### Work order:
Can you write out the full abstract below on far-infrared laser spectroscopy of Ar2HCl, word for word?
++++ Reading passage
An investigation of three-body effects in intermolecular forces II: Far-infrared vibration—rotation—tunneling laser spectroscopy of Ar2HCl
A second Ar2HCl intermolecular vibration—rotation band centered at 37.2 cm-1 has been measured and assigned as a b-type transition originating from the ground state. Nuclear hyperfine splittings were resolved for both chlorine isotopes. The rotational constants determined from the data indicate coupling between an Ar—Ar stretching or bending coordinate and the Ar2 —HCl vibrational coordinates. As a result of this particular vibrational motion, Ar2H 35Cl undergoes an axis-switching transition while the Ar2H 37Cl isotope does not. In addition, the measured hyperfine projections indicate the possibility of coupling between the Ar2 —HCl stretching and bending modes, preventing an absolute vibrational assignment. These results indicate that the ‘‘reversed adiabatic’’ approximation employed by Hutson, Beswick, and Halberstadt in their theoretical study of Ar2HCl [J. Chem. Phys. 90, 1337 (1989)] is not appropriate for the complicated intramolecular dynamics presently observed in this system.
++++++++
++++ Data block
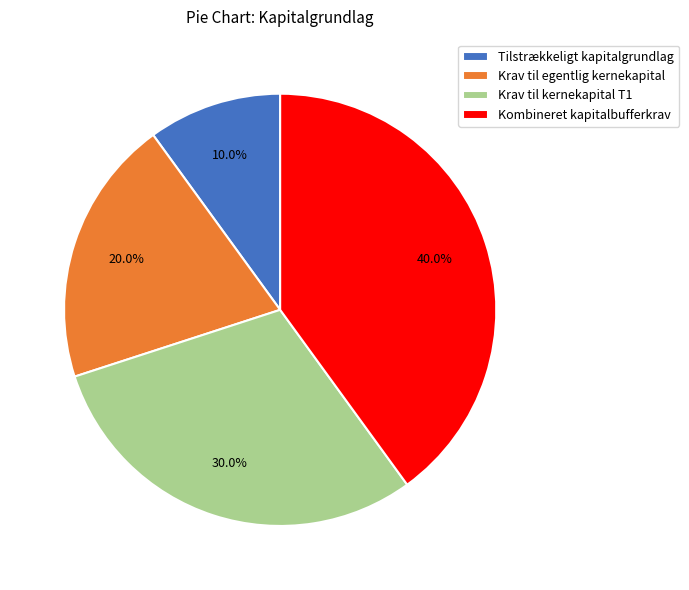

How many slices are in this pie chart?

4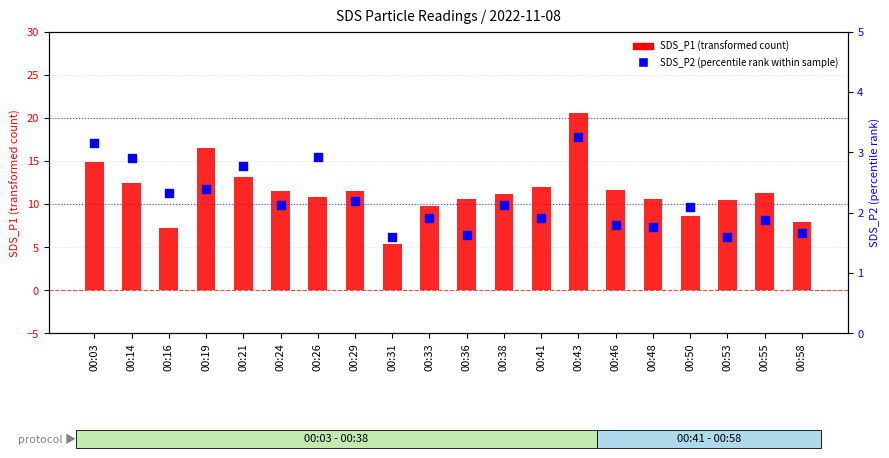

Which series has the largest Y range (max minus min)?

SDS_P1 (transformed count)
++++++++
### Exercise answer:
An investigation of three-body effects in intermolecular forces II: Far-infrared vibration—rotation—tunneling laser spectroscopy of Ar2HCl
A second Ar2HCl intermolecular vibration—rotation band centered at 37.2 cm-1 has been measured and assigned as a b-type transition originating from the ground state. Nuclear hyperfine splittings were resolved for both chlorine isotopes. The rotational constants determined from the data indicate coupling between an Ar—Ar stretching or bending coordinate and the Ar2 —HCl vibrational coordinates. As a result of this particular vibrational motion, Ar2H 35Cl undergoes an axis-switching transition while the Ar2H 37Cl isotope does not. In addition, the measured hyperfine projections indicate the possibility of coupling between the Ar2 —HCl stretching and bending modes, preventing an absolute vibrational assignment. These results indicate that the ‘‘reversed adiabatic’’ approximation employed by Hutson, Beswick, and Halberstadt in their theoretical study of Ar2HCl [J. Chem. Phys. 90, 1337 (1989)] is not appropriate for the complicated intramolecular dynamics presently observed in this system.